╭─ Entries shown

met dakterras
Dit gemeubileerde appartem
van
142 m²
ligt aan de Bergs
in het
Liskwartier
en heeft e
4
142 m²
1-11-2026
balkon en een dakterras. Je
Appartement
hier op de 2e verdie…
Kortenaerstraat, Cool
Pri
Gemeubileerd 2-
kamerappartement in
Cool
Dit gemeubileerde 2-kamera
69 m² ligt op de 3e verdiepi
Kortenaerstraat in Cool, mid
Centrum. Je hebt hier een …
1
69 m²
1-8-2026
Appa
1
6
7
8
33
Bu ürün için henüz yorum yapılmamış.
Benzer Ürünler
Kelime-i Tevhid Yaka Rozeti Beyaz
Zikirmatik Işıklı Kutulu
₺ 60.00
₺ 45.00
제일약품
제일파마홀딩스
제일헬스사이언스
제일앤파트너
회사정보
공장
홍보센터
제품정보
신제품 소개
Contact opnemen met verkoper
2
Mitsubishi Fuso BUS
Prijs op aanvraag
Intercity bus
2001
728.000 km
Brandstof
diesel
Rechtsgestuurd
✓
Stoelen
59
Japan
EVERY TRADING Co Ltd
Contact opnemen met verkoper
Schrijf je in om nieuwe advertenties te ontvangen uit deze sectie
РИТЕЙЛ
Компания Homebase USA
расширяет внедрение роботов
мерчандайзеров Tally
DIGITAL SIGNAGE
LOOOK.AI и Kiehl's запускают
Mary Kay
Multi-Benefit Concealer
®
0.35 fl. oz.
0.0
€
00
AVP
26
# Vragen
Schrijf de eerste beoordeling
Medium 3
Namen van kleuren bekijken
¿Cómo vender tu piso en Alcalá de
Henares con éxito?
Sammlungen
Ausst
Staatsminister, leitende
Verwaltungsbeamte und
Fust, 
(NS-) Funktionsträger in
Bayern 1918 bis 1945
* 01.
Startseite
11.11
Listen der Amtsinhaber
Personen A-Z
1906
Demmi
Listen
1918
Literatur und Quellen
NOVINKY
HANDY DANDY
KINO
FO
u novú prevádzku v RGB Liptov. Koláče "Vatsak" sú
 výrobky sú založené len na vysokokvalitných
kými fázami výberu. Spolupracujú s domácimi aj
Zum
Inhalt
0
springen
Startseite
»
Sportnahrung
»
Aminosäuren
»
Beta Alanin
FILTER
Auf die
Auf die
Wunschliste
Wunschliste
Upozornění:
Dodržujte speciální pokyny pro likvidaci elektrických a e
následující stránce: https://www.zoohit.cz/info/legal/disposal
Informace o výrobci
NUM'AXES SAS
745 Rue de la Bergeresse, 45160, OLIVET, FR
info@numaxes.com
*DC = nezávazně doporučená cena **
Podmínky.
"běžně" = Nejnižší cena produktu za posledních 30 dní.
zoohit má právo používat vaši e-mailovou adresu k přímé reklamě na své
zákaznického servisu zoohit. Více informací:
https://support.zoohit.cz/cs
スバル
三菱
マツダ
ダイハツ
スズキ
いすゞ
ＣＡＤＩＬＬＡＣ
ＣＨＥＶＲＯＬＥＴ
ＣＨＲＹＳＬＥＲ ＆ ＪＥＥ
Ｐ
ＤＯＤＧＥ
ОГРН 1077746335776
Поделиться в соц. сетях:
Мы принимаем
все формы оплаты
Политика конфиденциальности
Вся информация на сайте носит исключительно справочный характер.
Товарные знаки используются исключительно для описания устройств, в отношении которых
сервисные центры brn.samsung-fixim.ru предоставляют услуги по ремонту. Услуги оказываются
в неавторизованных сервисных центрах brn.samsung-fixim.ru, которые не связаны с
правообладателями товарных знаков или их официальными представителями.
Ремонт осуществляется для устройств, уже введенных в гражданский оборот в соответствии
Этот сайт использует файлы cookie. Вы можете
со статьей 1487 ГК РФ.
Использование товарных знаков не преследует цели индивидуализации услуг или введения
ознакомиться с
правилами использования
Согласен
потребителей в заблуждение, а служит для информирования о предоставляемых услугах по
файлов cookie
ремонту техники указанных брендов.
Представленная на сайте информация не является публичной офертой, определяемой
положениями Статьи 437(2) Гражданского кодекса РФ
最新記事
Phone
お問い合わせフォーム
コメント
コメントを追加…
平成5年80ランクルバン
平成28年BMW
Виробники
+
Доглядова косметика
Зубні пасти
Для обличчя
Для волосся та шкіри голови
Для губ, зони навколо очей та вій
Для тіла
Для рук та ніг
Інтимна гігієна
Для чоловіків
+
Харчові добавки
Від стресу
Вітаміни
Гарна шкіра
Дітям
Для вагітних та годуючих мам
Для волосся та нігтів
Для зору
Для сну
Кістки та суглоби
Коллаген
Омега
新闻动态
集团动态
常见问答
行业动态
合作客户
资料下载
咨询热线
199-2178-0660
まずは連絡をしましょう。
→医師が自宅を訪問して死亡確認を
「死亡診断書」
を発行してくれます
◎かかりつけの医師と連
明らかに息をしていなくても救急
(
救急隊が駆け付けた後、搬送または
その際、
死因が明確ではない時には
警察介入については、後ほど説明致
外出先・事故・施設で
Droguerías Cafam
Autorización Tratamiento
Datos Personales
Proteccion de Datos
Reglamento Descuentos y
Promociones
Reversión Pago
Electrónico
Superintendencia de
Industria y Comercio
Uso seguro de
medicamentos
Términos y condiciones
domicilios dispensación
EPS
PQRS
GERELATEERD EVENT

╰─

**Work required**. Reproduce all of the text in the material above, line by line and character for character, without changing anything.

**Task answer**.
met dakterras
Dit gemeubileerde appartem
van
142 m²
ligt aan de Bergs
in het
Liskwartier
en heeft e
4
142 m²
1-11-2026
balkon en een dakterras. Je
Appartement
hier op de 2e verdie…
Kortenaerstraat, Cool
Pri
Gemeubileerd 2-
kamerappartement in
Cool
Dit gemeubileerde 2-kamera
69 m² ligt op de 3e verdiepi
Kortenaerstraat in Cool, mid
Centrum. Je hebt hier een …
1
69 m²
1-8-2026
Appa
1
6
7
8
33
Bu ürün için henüz yorum yapılmamış.
Benzer Ürünler
Kelime-i Tevhid Yaka Rozeti Beyaz
Zikirmatik Işıklı Kutulu
₺ 60.00
₺ 45.00
제일약품
제일파마홀딩스
제일헬스사이언스
제일앤파트너
회사정보
공장
홍보센터
제품정보
신제품 소개
Contact opnemen met verkoper
2
Mitsubishi Fuso BUS
Prijs op aanvraag
Intercity bus
2001
728.000 km
Brandstof
diesel
Rechtsgestuurd
✓
Stoelen
59
Japan
EVERY TRADING Co Ltd
Contact opnemen met verkoper
Schrijf je in om nieuwe advertenties te ontvangen uit deze sectie
РИТЕЙЛ
Компания Homebase USA
расширяет внедрение роботов
мерчандайзеров Tally
DIGITAL SIGNAGE
LOOOK.AI и Kiehl's запускают
Mary Kay
Multi-Benefit Concealer
®
0.35 fl. oz.
0.0
€
00
AVP
26
# Vragen
Schrijf de eerste beoordeling
Medium 3
Namen van kleuren bekijken
¿Cómo vender tu piso en Alcalá de
Henares con éxito?
Sammlungen
Ausst
Staatsminister, leitende
Verwaltungsbeamte und
Fust, 
(NS-) Funktionsträger in
Bayern 1918 bis 1945
* 01.
Startseite
11.11
Listen der Amtsinhaber
Personen A-Z
1906
Demmi
Listen
1918
Literatur und Quellen
NOVINKY
HANDY DANDY
KINO
FO
u novú prevádzku v RGB Liptov. Koláče "Vatsak" sú
 výrobky sú založené len na vysokokvalitných
kými fázami výberu. Spolupracujú s domácimi aj
Zum
Inhalt
0
springen
Startseite
»
Sportnahrung
»
Aminosäuren
»
Beta Alanin
FILTER
Auf die
Auf die
Wunschliste
Wunschliste
Upozornění:
Dodržujte speciální pokyny pro likvidaci elektrických a e
následující stránce: https://www.zoohit.cz/info/legal/disposal
Informace o výrobci
NUM'AXES SAS
745 Rue de la Bergeresse, 45160, OLIVET, FR
info@numaxes.com
*DC = nezávazně doporučená cena **
Podmínky.
"běžně" = Nejnižší cena produktu za posledních 30 dní.
zoohit má právo používat vaši e-mailovou adresu k přímé reklamě na své
zákaznického servisu zoohit. Více informací:
https://support.zoohit.cz/cs
スバル
三菱
マツダ
ダイハツ
スズキ
いすゞ
ＣＡＤＩＬＬＡＣ
ＣＨＥＶＲＯＬＥＴ
ＣＨＲＹＳＬＥＲ ＆ ＪＥＥ
Ｐ
ＤＯＤＧＥ
ОГРН 1077746335776
Поделиться в соц. сетях:
Мы принимаем
все формы оплаты
Политика конфиденциальности
Вся информация на сайте носит исключительно справочный характер.
Товарные знаки используются исключительно для описания устройств, в отношении которых
сервисные центры brn.samsung-fixim.ru предоставляют услуги по ремонту. Услуги оказываются
в неавторизованных сервисных центрах brn.samsung-fixim.ru, которые не связаны с
правообладателями товарных знаков или их официальными представителями.
Ремонт осуществляется для устройств, уже введенных в гражданский оборот в соответствии
Этот сайт использует файлы cookie. Вы можете
со статьей 1487 ГК РФ.
Использование товарных знаков не преследует цели индивидуализации услуг или введения
ознакомиться с
правилами использования
Согласен
потребителей в заблуждение, а служит для информирования о предоставляемых услугах по
файлов cookie
ремонту техники указанных брендов.
Представленная на сайте информация не является публичной офертой, определяемой
положениями Статьи 437(2) Гражданского кодекса РФ
最新記事
Phone
お問い合わせフォーム
コメント
コメントを追加…
平成5年80ランクルバン
平成28年BMW
Виробники
+
Доглядова косметика
Зубні пасти
Для обличчя
Для волосся та шкіри голови
Для губ, зони навколо очей та вій
Для тіла
Для рук та ніг
Інтимна гігієна
Для чоловіків
+
Харчові добавки
Від стресу
Вітаміни
Гарна шкіра
Дітям
Для вагітних та годуючих мам
Для волосся та нігтів
Для зору
Для сну
Кістки та суглоби
Коллаген
Омега
新闻动态
集团动态
常见问答
行业动态
合作客户
资料下载
咨询热线
199-2178-0660
まずは連絡をしましょう。
→医師が自宅を訪問して死亡確認を
「死亡診断書」
を発行してくれます
◎かかりつけの医師と連
明らかに息をしていなくても救急
(
救急隊が駆け付けた後、搬送または
その際、
死因が明確ではない時には
警察介入については、後ほど説明致
外出先・事故・施設で
Droguerías Cafam
Autorización Tratamiento
Datos Personales
Proteccion de Datos
Reglamento Descuentos y
Promociones
Reversión Pago
Electrónico
Superintendencia de
Industria y Comercio
Uso seguro de
medicamentos
Términos y condiciones
domicilios dispensación
EPS
PQRS
GERELATEERD EVENT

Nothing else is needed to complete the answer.